Specifically, they looked at the connection between employees’ self-oriented perfectionism, or the expectations of flawlessness they set for themselves, and supervisors’ other-oriented perfectionism, which reflects the extent to which they set excessively high standards for and critically evaluate their employees’ performance.
Using data from more than 350 employees and about 100 supervisors, the researchers found that perfectionism’s impact depends on whether employees’ standards align with what their supervisors expect and how clearly those expectations are understood.
When employees’ personal standards are aligned with their supervisors’ expectations, they tend to experience less role ambiguity, meaning they have less uncertainty about the expectations and standards for their role, why those standards matter and the consequences of not meeting them.
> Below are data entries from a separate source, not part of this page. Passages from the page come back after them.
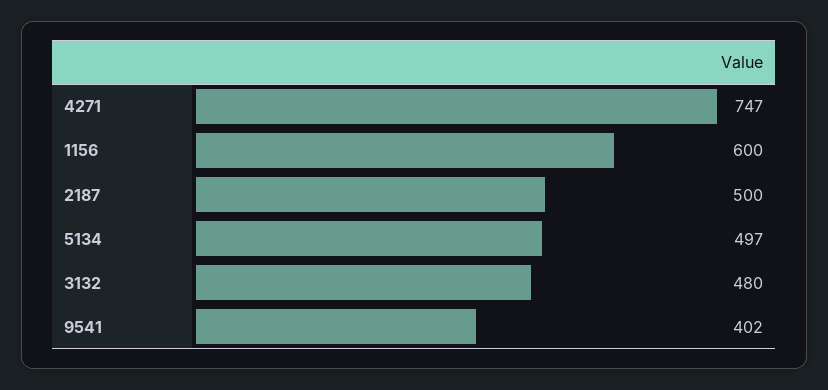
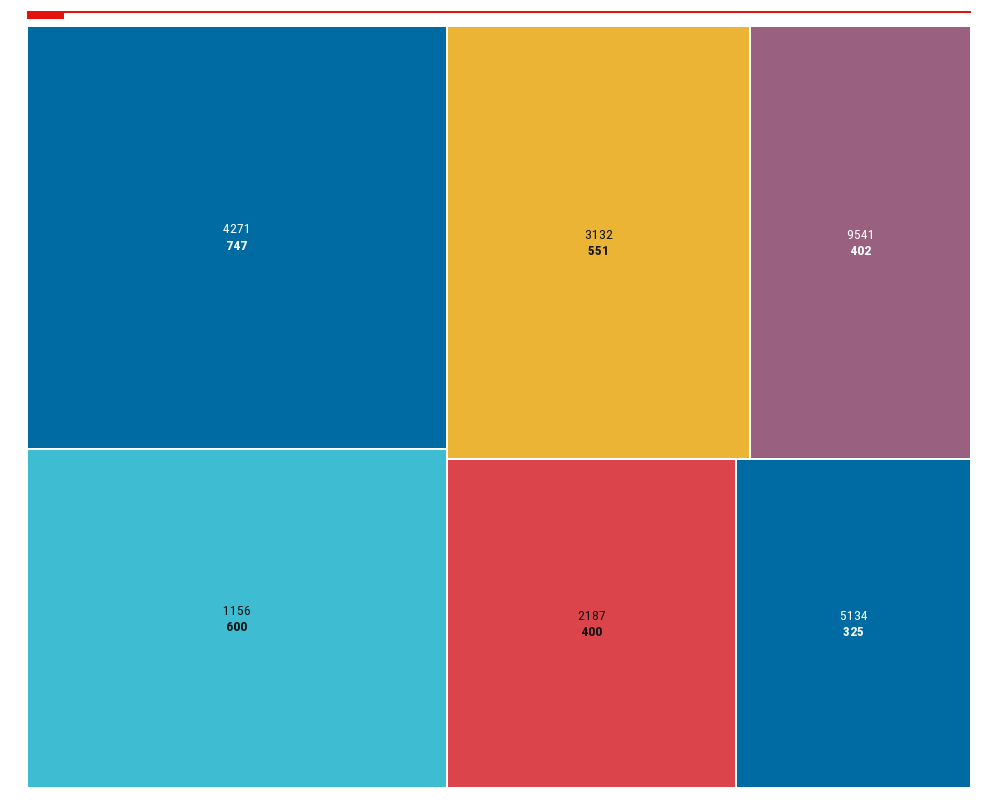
  {
    "4271": 747,
    "1156": 600,
-   "2187": 500,
+   "2187": 400,
-   "5134": 497,
+   "5134": 325,
-   "3132": 480,
+   "3132": 551,
    "9541": 402
  }

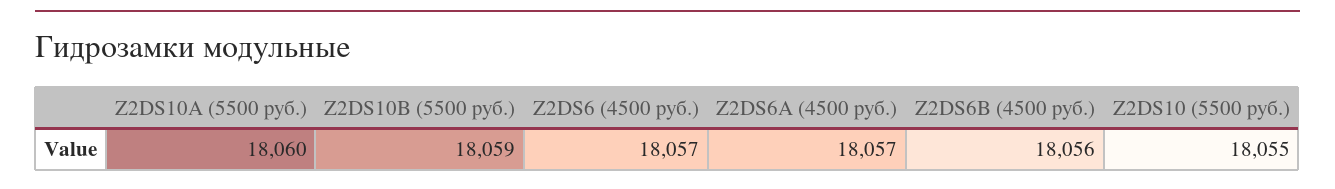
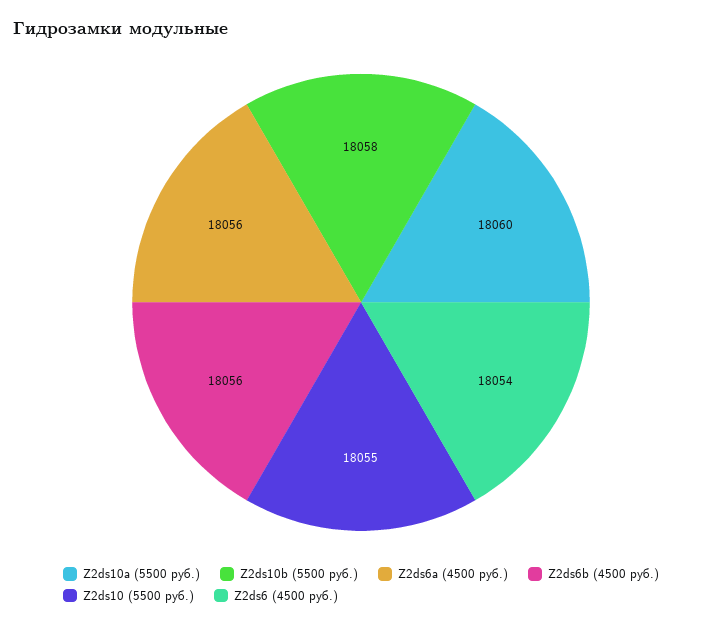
  {
    "Z2DS10A (5500 руб.)": 18060,
-   "Z2DS10B (5500 руб.)": 18059,
+   "Z2DS10B (5500 руб.)": 18058,
-   "Z2DS6 (4500 руб.)": 18057,
+   "Z2DS6 (4500 руб.)": 18054,
-   "Z2DS6A (4500 руб.)": 18057,
+   "Z2DS6A (4500 руб.)": 18056,
    "Z2DS6B (4500 руб.)": 18056,
    "Z2DS10 (5500 руб.)": 18055
  }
This clarity in their work is linked to better performance, lower burnout and higher job satisfaction.
“Problems between employees and their supervisors are more likely to arise when these expectations don’t match,” explained Brian Swider, Beth Ayers McCague Family Professor.
The most difficult situation occurs, Swider and his colleagues found, is when supervisors expect higher levels of perfectionism than employees expect from themselves. In these cases, employees reported greater uncertainty about their roles, along with worse work outcomes including higher burnout and lower job satisfaction.
“If you’re an employee who struggles with perfectionism at work, our findings suggest that understanding your supervisor’s expectations may be just as important as managing your own tendencies towards perfectionism,” Swider said. “Talking to your supervisor about priorities, standards and how your performance will be evaluated can help reduce uncertainty and ensure you both share a clear understanding of what success looks like.”
The researchers have similar recommendations for employers: help your employees by clarifying expectations through regular feedback and performance conversations to reduce role ambiguity, as doing so can provide employees with a better understanding of role expectations and enhance mutual understanding of those standards.
The researchers also recommend that organizations should consider how employees and supervisors are paired, as mismatched expectations can increase stress, reduce job satisfaction and ultimately impact performance.